# Blue Marlin



## Capt. Ed (Aug 15, 2011)

Legacy released 2 Blue Marlin a little north of elbow area today.
The first fish hit a way back miller lure and weighed approx.150 to
175 lbs.We raised 2 more billfish one threw the hook while the second was a
small rat blue marlin around 80 to 100 lbs released boatside.
Standing By
Capt. Ed


----------



## Bub (Oct 7, 2007)

Way to go. cant' wait to get out there on monday


----------



## Chris V (Oct 18, 2007)

Thanks for the report Capt.

I'll be out there the next 3 days in a row.


----------



## Capt. Ed (Aug 15, 2011)

Good luck Capts.
tight lines 
Capt Ed


----------



## Bub (Oct 7, 2007)

Chris V said:


> Thanks for the report Capt.
> 
> I'll be out there the next 3 days in a row.


lucky bas***d lol


----------



## Chris V (Oct 18, 2007)

Bub said:


> lucky bas***d lol


Haha!

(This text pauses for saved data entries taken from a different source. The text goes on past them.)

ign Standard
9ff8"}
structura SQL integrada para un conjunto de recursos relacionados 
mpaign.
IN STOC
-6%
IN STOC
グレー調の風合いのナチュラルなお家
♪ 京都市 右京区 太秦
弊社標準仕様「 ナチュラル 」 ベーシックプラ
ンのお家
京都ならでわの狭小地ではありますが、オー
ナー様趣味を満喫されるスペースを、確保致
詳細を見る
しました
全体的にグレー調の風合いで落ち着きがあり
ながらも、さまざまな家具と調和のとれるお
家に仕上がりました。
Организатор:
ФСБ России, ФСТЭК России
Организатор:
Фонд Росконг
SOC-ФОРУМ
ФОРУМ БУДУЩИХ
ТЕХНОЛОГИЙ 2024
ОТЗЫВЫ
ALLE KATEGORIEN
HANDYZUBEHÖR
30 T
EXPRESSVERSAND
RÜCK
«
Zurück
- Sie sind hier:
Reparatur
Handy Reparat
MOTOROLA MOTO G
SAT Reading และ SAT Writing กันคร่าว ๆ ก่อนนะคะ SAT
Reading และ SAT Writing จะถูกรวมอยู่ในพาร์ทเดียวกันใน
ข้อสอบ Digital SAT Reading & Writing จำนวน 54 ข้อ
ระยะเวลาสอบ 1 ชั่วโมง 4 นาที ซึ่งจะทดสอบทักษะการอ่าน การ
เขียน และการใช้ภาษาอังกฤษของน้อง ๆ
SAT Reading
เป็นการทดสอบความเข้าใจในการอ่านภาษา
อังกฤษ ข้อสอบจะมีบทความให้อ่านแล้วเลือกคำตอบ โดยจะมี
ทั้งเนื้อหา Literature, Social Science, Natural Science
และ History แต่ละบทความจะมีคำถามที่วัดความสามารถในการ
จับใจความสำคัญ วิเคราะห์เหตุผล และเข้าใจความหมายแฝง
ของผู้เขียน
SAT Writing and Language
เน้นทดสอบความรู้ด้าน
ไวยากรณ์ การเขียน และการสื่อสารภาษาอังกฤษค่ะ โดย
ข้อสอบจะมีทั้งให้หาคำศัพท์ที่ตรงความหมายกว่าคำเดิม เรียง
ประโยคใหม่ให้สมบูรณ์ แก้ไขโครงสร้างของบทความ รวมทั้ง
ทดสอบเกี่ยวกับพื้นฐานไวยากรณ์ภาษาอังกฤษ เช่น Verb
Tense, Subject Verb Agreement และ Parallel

Loser j/k


----------



## ycanti (Jul 13, 2011)

Way to go capt Ed 


----------



## cobe killer (Apr 13, 2008)

nice job capt'n!!!!! heard ya'll chattering on the radio. we trolled hard and pulled up 2 phins 1 was a gaffer the other a slinger.had a "small" bill crash a lure at the boat but didn't get the point.theres always next time.


----------



## Matt09 (Jun 6, 2008)

Bub said:


> Way to go. cant' wait to get out there on monday


Same here bub


----------



## Capt. Ed (Aug 15, 2011)

Thanks every now and then you get lucky and everything
seems to work.Tight lines and good fishing to you.


----------